The tribunal gives the right answer, but not necessarily for the right reasons
Relax. This is not yet another in the long line of SDLT multiple dwellings relief cases which seem, like Banquo’s descendants, to ‘stretch out to th’ crack of doom’. It’s about the extent of a ‘main residence’ for the purposes of capital gains tax.
The case is Crippin v HMRC [2021] UKFTT 351 (TC) (see also page 5).
In 2006, Mr Crippin had bought a property in Scotland comprising a house (‘Loaningdale’) and what is described in the case as ‘an adjacent annex’. He lived there with his partner Ms McKean and their children.
In 2010/11, work was done on the annex converting it to a three-bedroom flat (though one bedroom was ‘due to its small size’ used as a home office) with its own kitchen and bathroom facilities, and it became known as ‘Benko’.
Access to Benko was either through a separate independent entrance or via a first-floor balcony shared with Loaningdale. The two properties were said to be so close together that it was possible ‘to see right into the sitting-room’ of Benko from Loaningdale.

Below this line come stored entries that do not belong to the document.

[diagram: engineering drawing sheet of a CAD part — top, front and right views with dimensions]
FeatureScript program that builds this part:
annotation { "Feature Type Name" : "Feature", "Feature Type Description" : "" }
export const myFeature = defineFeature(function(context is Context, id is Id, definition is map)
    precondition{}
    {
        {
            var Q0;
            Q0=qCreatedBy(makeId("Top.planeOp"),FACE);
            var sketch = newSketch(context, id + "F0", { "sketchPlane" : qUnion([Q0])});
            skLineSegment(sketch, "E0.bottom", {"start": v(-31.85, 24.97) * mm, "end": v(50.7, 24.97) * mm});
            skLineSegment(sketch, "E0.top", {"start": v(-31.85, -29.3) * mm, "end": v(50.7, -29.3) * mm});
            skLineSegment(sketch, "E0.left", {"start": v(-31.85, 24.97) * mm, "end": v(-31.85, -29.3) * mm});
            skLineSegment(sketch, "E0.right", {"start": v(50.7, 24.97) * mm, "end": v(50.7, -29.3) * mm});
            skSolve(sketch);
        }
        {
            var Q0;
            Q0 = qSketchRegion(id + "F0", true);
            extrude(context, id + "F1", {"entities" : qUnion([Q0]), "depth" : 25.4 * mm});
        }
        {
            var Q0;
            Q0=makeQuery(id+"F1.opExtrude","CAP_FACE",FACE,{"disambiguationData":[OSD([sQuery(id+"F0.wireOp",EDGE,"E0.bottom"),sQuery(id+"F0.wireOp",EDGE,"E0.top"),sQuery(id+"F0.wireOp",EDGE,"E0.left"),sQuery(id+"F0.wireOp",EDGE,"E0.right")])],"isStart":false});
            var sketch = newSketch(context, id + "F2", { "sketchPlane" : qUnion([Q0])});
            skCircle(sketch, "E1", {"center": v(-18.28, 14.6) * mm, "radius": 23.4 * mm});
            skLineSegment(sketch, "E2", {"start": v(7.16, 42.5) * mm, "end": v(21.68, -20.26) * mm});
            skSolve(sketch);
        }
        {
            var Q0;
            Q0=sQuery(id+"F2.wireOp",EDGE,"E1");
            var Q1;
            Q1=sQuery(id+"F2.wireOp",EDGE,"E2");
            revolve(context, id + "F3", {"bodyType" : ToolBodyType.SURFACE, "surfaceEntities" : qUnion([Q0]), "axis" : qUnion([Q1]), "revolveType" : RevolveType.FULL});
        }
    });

For about a year from October 2011 Benko was occupied by ‘friends of friends’ of Mr Crippin and Ms McKean under informal arrangements. There was no tenancy agreement (though contributions were made to ‘family accommodation overheads’); Mr Crippin and Ms McKean continued to have unrestricted access to Benko and to store some of their belongings there; and Mr Crippin’s parents had stayed there when the ‘friends of friends’ were away. A dispute with the council as to whether there had been ‘private letting’ and whether this was in breach of the planning consent given for the conversion works was resolved by the grant of retrospective approval.

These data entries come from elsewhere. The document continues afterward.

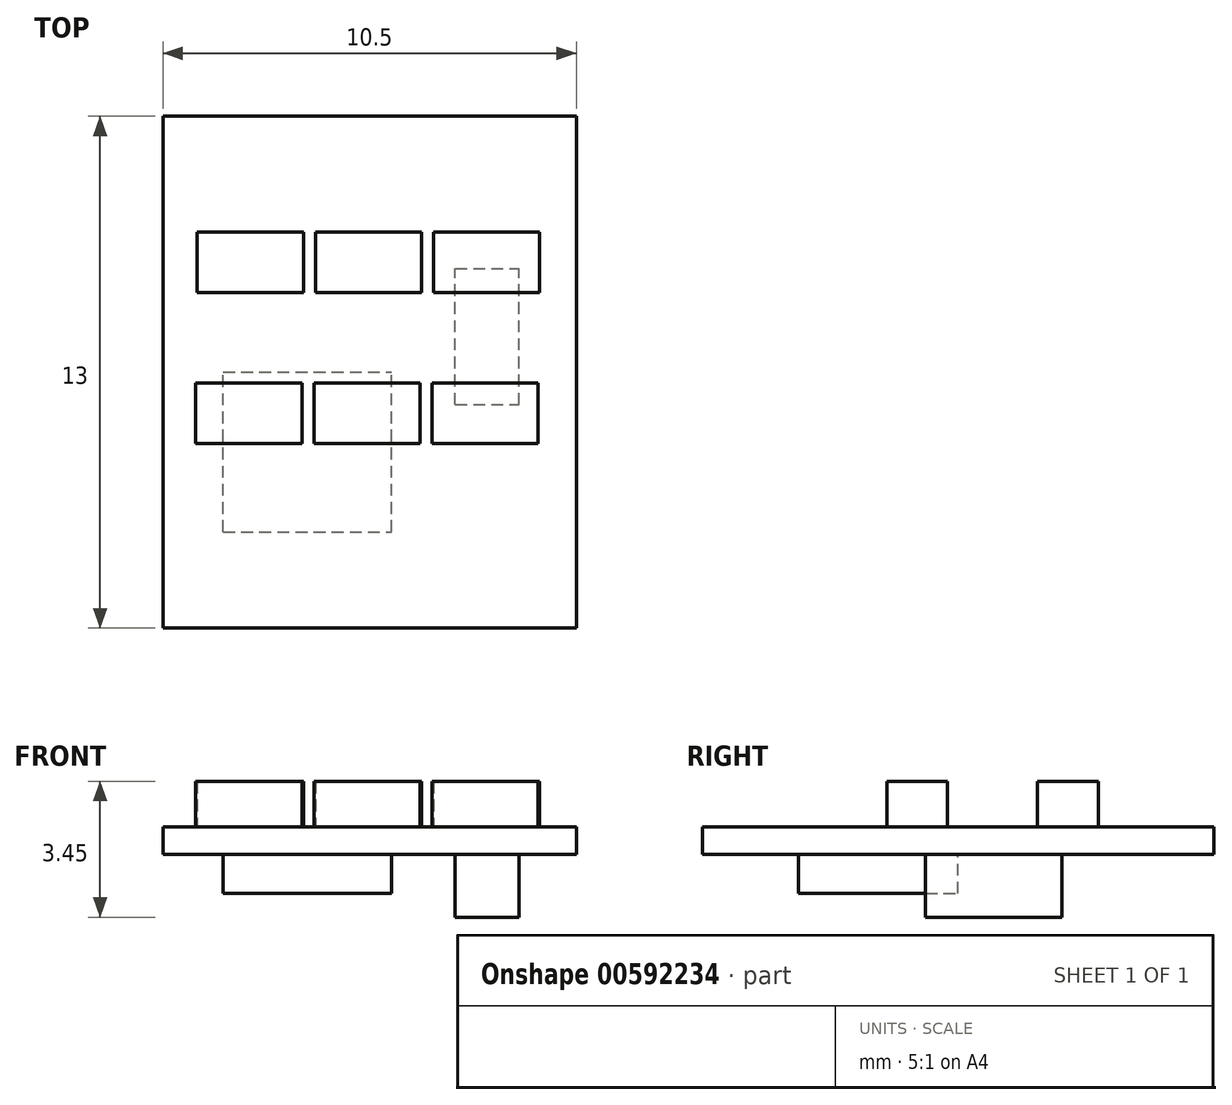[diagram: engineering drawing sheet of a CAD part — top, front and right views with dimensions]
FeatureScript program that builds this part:
annotation { "Feature Type Name" : "Feature", "Feature Type Description" : "" }
export const myFeature = defineFeature(function(context is Context, id is Id, definition is map)
    precondition{}
    {
        {
            var Q0;
            Q0=qCreatedBy(makeId("Top.planeOp"),FACE);
            var sketch = newSketch(context, id + "F0", { "sketchPlane" : qUnion([Q0])});
            skLineSegment(sketch, "E0.bottom", {"start": v(-5.25, 6.5) * mm, "end": v(5.25, 6.5) * mm});
            skLineSegment(sketch, "E0.top", {"start": v(-5.25, -6.5) * mm, "end": v(5.25, -6.5) * mm});
            skLineSegment(sketch, "E0.left", {"start": v(-5.25, 6.5) * mm, "end": v(-5.25, -6.5) * mm});
            skLineSegment(sketch, "E0.right", {"start": v(5.25, 6.5) * mm, "end": v(5.25, -6.5) * mm});
            skPoint(sketch, "E0.middle", {"position": v(0, 0) * mm});
            skLineSegment(sketch, "E1.bottom", {"start": v(-4.38, 3.56) * mm, "end": v(-1.68, 3.56) * mm});
            skLineSegment(sketch, "E1.top", {"start": v(-4.38, 2.02) * mm, "end": v(-1.68, 2.02) * mm});
            skLineSegment(sketch, "E1.left", {"start": v(-4.38, 3.56) * mm, "end": v(-4.38, 2.02) * mm});
            skLineSegment(sketch, "E1.right", {"start": v(-1.68, 3.56) * mm, "end": v(-1.68, 2.02) * mm});
            skLineSegment(sketch, "E2.1.0.0", {"start": v(-1.38, 3.56) * mm, "end": v(1.32, 3.56) * mm});
            skLineSegment(sketch, "E2.1.0.1", {"start": v(-1.38, 3.56) * mm, "end": v(-1.38, 2.02) * mm});
            skLineSegment(sketch, "E2.1.0.2", {"start": v(1.32, 3.56) * mm, "end": v(1.32, 2.02) * mm});
            skLineSegment(sketch, "E2.1.0.3", {"start": v(-1.38, 2.02) * mm, "end": v(1.32, 2.02) * mm});
            skLineSegment(sketch, "E2.2.0.0", {"start": v(1.62, 3.56) * mm, "end": v(4.32, 3.56) * mm});
            skLineSegment(sketch, "E2.2.0.1", {"start": v(1.62, 3.56) * mm, "end": v(1.62, 2.02) * mm});
            skLineSegment(sketch, "E2.2.0.2", {"start": v(4.32, 3.56) * mm, "end": v(4.32, 2.02) * mm});
            skLineSegment(sketch, "E2.2.0.3", {"start": v(1.62, 2.02) * mm, "end": v(4.32, 2.02) * mm});
            skLineSegment(sketch, "E2.direction1", {"start": v(-4.38, 3.56) * mm, "end": v(-1.38, 3.56) * mm, "construction": true});
            skLineSegment(sketch, "E3.1.0.0", {"start": v(-4.42, -0.27) * mm, "end": v(-4.42, -1.81) * mm});
            skLineSegment(sketch, "E3.1.0.1", {"start": v(-4.42, -1.81) * mm, "end": v(-1.72, -1.81) * mm});
            skLineSegment(sketch, "E3.1.0.2", {"start": v(4.28, -0.27) * mm, "end": v(4.28, -1.81) * mm});
            skLineSegment(sketch, "E3.1.0.3", {"start": v(1.58, -1.81) * mm, "end": v(4.28, -1.81) * mm});
            skLineSegment(sketch, "E3.1.0.4", {"start": v(1.58, -0.27) * mm, "end": v(1.58, -1.81) * mm});
            skLineSegment(sketch, "E3.1.0.5", {"start": v(-1.72, -0.27) * mm, "end": v(-1.72, -1.81) * mm});
            skLineSegment(sketch, "E3.1.0.6", {"start": v(-1.42, -0.27) * mm, "end": v(1.28, -0.27) * mm});
            skLineSegment(sketch, "E3.1.0.7", {"start": v(-1.42, -0.27) * mm, "end": v(-1.42, -1.81) * mm});
            skLineSegment(sketch, "E3.1.0.8", {"start": v(1.28, -0.27) * mm, "end": v(1.28, -1.81) * mm});
            skLineSegment(sketch, "E3.1.0.9", {"start": v(-1.42, -1.81) * mm, "end": v(1.28, -1.81) * mm});
            skLineSegment(sketch, "E3.1.0.10", {"start": v(1.58, -0.27) * mm, "end": v(4.28, -0.27) * mm});
            skLineSegment(sketch, "E3.1.0.11", {"start": v(-4.42, -0.27) * mm, "end": v(-1.42, -0.27) * mm, "construction": true});
            skLineSegment(sketch, "E3.1.0.12", {"start": v(-4.42, -0.27) * mm, "end": v(-1.72, -0.27) * mm});
            skLineSegment(sketch, "E3.direction1", {"start": v(-4.38, 2.02) * mm, "end": v(-4.42, -1.81) * mm, "construction": true});
            skSolve(sketch);
        }
        {
            var Q0;
            Q0=makeQuery(id+"F0.imprint","IMPRINT",FACE,{"disambiguationData":[TD([[makeQuery(id+"F0.imprint","IMPRINT",EDGE,{"derivedFrom":sQuery(id+"F0.wireOp",EDGE,"E0.bottom")}),-1.0]])]});
            var Q1;
            Q1=makeQuery(id+"F0.imprint","IMPRINT",FACE,{"disambiguationData":[TD([[makeQuery(id+"F0.imprint","IMPRINT",EDGE,{"derivedFrom":sQuery(id+"F0.wireOp",EDGE,"E3.1.0.0")}),1.0]])]});
            var Q2;
            Q2=makeQuery(id+"F0.imprint","IMPRINT",FACE,{"disambiguationData":[TD([[makeQuery(id+"F0.imprint","IMPRINT",EDGE,{"derivedFrom":sQuery(id+"F0.wireOp",EDGE,"E1.bottom")}),-1.0]])]});
            var Q3;
            Q3=makeQuery(id+"F0.imprint","IMPRINT",FACE,{"disambiguationData":[TD([[makeQuery(id+"F0.imprint","IMPRINT",EDGE,{"derivedFrom":sQuery(id+"F0.wireOp",EDGE,"E2.1.0.0")}),-1.0]])]});
            var Q4;
            Q4=makeQuery(id+"F0.imprint","IMPRINT",FACE,{"disambiguationData":[TD([[makeQuery(id+"F0.imprint","IMPRINT",EDGE,{"derivedFrom":sQuery(id+"F0.wireOp",EDGE,"E3.1.0.6")}),-1.0]])]});
            var Q5;
            Q5=makeQuery(id+"F0.imprint","IMPRINT",FACE,{"disambiguationData":[TD([[makeQuery(id+"F0.imprint","IMPRINT",EDGE,{"derivedFrom":sQuery(id+"F0.wireOp",EDGE,"E3.1.0.2")}),-1.0]])]});
            var Q6;
            Q6=makeQuery(id+"F0.imprint","IMPRINT",FACE,{"disambiguationData":[TD([[makeQuery(id+"F0.imprint","IMPRINT",EDGE,{"derivedFrom":sQuery(id+"F0.wireOp",EDGE,"E2.2.0.0")}),-1.0]])]});
            extrude(context, id + "F1", {"entities" : qUnion([Q0, Q1, Q2, Q3, Q4, Q5, Q6]), "depth" : 0.7 * mm, "offsetDistance" : 25 * mm});
        }
        {
            var Q0;
            Q0=makeQuery(id+"F0.imprint","IMPRINT",FACE,{"disambiguationData":[TD([[makeQuery(id+"F0.imprint","IMPRINT",EDGE,{"derivedFrom":sQuery(id+"F0.wireOp",EDGE,"E3.1.0.0")}),1.0]])]});
            var Q1;
            Q1=makeQuery(id+"F0.imprint","IMPRINT",FACE,{"disambiguationData":[TD([[makeQuery(id+"F0.imprint","IMPRINT",EDGE,{"derivedFrom":sQuery(id+"F0.wireOp",EDGE,"E3.1.0.6")}),-1.0]])]});
            var Q2;
            Q2=makeQuery(id+"F0.imprint","IMPRINT",FACE,{"disambiguationData":[TD([[makeQuery(id+"F0.imprint","IMPRINT",EDGE,{"derivedFrom":sQuery(id+"F0.wireOp",EDGE,"E3.1.0.2")}),-1.0]])]});
            var Q3;
            Q3=makeQuery(id+"F0.imprint","IMPRINT",FACE,{"disambiguationData":[TD([[makeQuery(id+"F0.imprint","IMPRINT",EDGE,{"derivedFrom":sQuery(id+"F0.wireOp",EDGE,"E2.2.0.0")}),-1.0]])]});
            var Q4;
            Q4=makeQuery(id+"F0.imprint","IMPRINT",FACE,{"disambiguationData":[TD([[makeQuery(id+"F0.imprint","IMPRINT",EDGE,{"derivedFrom":sQuery(id+"F0.wireOp",EDGE,"E2.1.0.0")}),-1.0]])]});
            var Q5;
            Q5=makeQuery(id+"F0.imprint","IMPRINT",FACE,{"disambiguationData":[TD([[makeQuery(id+"F0.imprint","IMPRINT",EDGE,{"derivedFrom":sQuery(id+"F0.wireOp",EDGE,"E1.bottom")}),-1.0]])]});
            extrude(context, id + "F2", {"entities" : qUnion([Q0, Q1, Q2, Q3, Q4, Q5]), "operationType" : NewBodyOperationType.ADD, "depth" : 1.85 * mm, "offsetDistance" : 25 * mm});
        }
        {
            var Q0;
            Q0=makeQuery(id+"F0.imprint","IMPRINT",FACE,{"disambiguationData":[TD([[makeQuery(id+"F0.imprint","IMPRINT",EDGE,{"derivedFrom":sQuery(id+"F0.wireOp",EDGE,"E0.bottom")}),-1.0]])]});
            var sketch = newSketch(context, id + "F3", { "sketchPlane" : qUnion([Q0])});
            skLineSegment(sketch, "E4.bottom", {"start": v(-3.72, -4.06) * mm, "end": v(0.56, -4.06) * mm});
            skLineSegment(sketch, "E4.top", {"start": v(-3.72, 0) * mm, "end": v(0.56, 0) * mm});
            skLineSegment(sketch, "E4.left", {"start": v(-3.72, -4.06) * mm, "end": v(-3.72, 0) * mm});
            skLineSegment(sketch, "E4.right", {"start": v(0.56, -4.06) * mm, "end": v(0.56, 0) * mm});
            skLineSegment(sketch, "E5.bottom", {"start": v(2.17, -0.83) * mm, "end": v(3.8, -0.83) * mm});
            skLineSegment(sketch, "E5.top", {"start": v(2.17, 2.63) * mm, "end": v(3.8, 2.63) * mm});
            skLineSegment(sketch, "E5.left", {"start": v(2.17, -0.83) * mm, "end": v(2.17, 2.63) * mm});
            skLineSegment(sketch, "E5.right", {"start": v(3.8, -0.83) * mm, "end": v(3.8, 2.63) * mm});
            skSolve(sketch);
        }
        {
            var Q0;
            {var subQ9=sQuery(id+"F3.wireOp",EDGE,"E4.bottom");Q0=makeQuery(id+"F3.imprint","IMPRINT",FACE,{"disambiguationData":[TD([[makeQuery(id+"F3.imprint","IMPRINT",EDGE,{"derivedFrom":subQ9}),1.0]])]});}
            var Q1;
            {var subQ5=makeQuery(id+"F0.imprint","IMPRINT",EDGE,{"derivedFrom":sQuery(id+"F0.wireOp",EDGE,"E3.1.0.7")});Q1=makeQuery(id+"F3.imprint","IMPRINT",FACE,{"disambiguationData":[TD([[makeQuery(id+"F3.imprint","IMPRINT",EDGE,{"derivedFrom":subQ5}),1.0]])]});}
            var Q2;
            {var subQ5=makeQuery(id+"F0.imprint","IMPRINT",EDGE,{"derivedFrom":sQuery(id+"F0.wireOp",EDGE,"E3.1.0.5")});Q2=makeQuery(id+"F3.imprint","IMPRINT",FACE,{"disambiguationData":[TD([[makeQuery(id+"F3.imprint","IMPRINT",EDGE,{"derivedFrom":subQ5}),-1.0]])]});}
            extrude(context, id + "F4", {"entities" : qUnion([Q0, Q1, Q2]), "operationType" : NewBodyOperationType.ADD, "oppositeDirection" : true, "depth" : 1 * mm, "offsetDistance" : 25 * mm});
        }
        {
            var Q0;
            {var subQ0=sQuery(id+"F3.wireOp",EDGE,"E5.bottom");Q0=makeQuery(id+"F3.imprint","IMPRINT",FACE,{"disambiguationData":[TD([[makeQuery(id+"F3.imprint","IMPRINT",EDGE,{"derivedFrom":subQ0}),1.0]])]});}
            var Q1;
            {var subQ0=sQuery(id+"F3.wireOp",EDGE,"E5.left");var subQ1=makeQuery(id+"F0.imprint","IMPRINT",EDGE,{"derivedFrom":sQuery(id+"F0.wireOp",EDGE,"E3.1.0.10")});var subQ2=makeQuery(id+"F3.imprint","INTERSECT",VERTEX,{"derivedFrom":[subQ1,subQ0]});Q1=makeQuery(id+"F3.imprint","IMPRINT",FACE,{"disambiguationData":[TD([[makeQuery(id+"F3.imprint","IMPRINT",EDGE,{"disambiguationData":[TD([[subQ2,-1.0]])],"derivedFrom":subQ0}),-1.0]])]});}
            var Q2;
            {var subQ0=sQuery(id+"F3.wireOp",EDGE,"E5.top");Q2=makeQuery(id+"F3.imprint","IMPRINT",FACE,{"disambiguationData":[TD([[makeQuery(id+"F3.imprint","IMPRINT",EDGE,{"derivedFrom":subQ0}),-1.0]])]});}
            extrude(context, id + "F5", {"entities" : qUnion([Q0, Q1, Q2]), "operationType" : NewBodyOperationType.ADD, "oppositeDirection" : true, "depth" : 1.6 * mm, "offsetDistance" : 25 * mm});
        }
    });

Mr Crippin sold Benko to Ms McKean in January 2013.
In the period between the departure of the ‘friends of friends’ and the date of sale, Benko was advertised as available for furnished holiday lets and actually let for 31 days. For the rest of the time it was used by the family for personal and family purposes.
So, the question was: was Benko part of a dwelling-house that had been Mr Crippin’s only or main residence?

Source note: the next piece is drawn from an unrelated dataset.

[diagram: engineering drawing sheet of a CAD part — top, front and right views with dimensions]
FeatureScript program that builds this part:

The tribunal noted that ‘a dwelling-house might consist of more than one building even if the other building itself constituted a separate dwelling-house. Therefore, the issue before us is whether Benko, which is “appurtenant” to, and “within the curtilage” of Loaningdale, was a part of a dwelling-house that had been Mr Crippin’s only or main residence at any time during the period in which he owned it.’
It concluded that: ‘Having carefully considered the evidence, particularly the lack of any formal arrangement under which Ms McKean’s friends were allowed to stay at Benko, that Mr Crippin’s and Ms McKean’s “stuff” remained there, their unfettered access to the property and use of it during this period, e.g. family members staying there, we consider that Benko was, from the time of its construction until the departure of Ms McKean’s friends in around October 2012, Mr Crippin’s only or main residence.’
The tribunal considered that for the period from October 2012 until sale, Benko was not part of the main residence; but since that period was part of the final 36 months of ownership (now reduced to nine months), relief was due in full.
It’s slightly odd, perhaps, to conclude that Benko was part of Mr Crippin’s main residence for the period when someone else was living there but not for the period when it was merely being held out as available for letting and meanwhile actually used by Mr Crippin. And odder, perhaps, that neither in the parties’ arguments nor in the decision is any mention made of the provisions of TCGA 1992 s 223B, which deal with periods during which part of a house is used as the owner’s only or main residence and part is let as residential accommodation: precisely the circumstance we have here. Mr Crippin represented himself so can be forgiven the oversight: but it was arguably naughty of HMRC not to draw this relief to the attention of the tribunal.
So – probably the right answer, but not necessarily for the right reasons.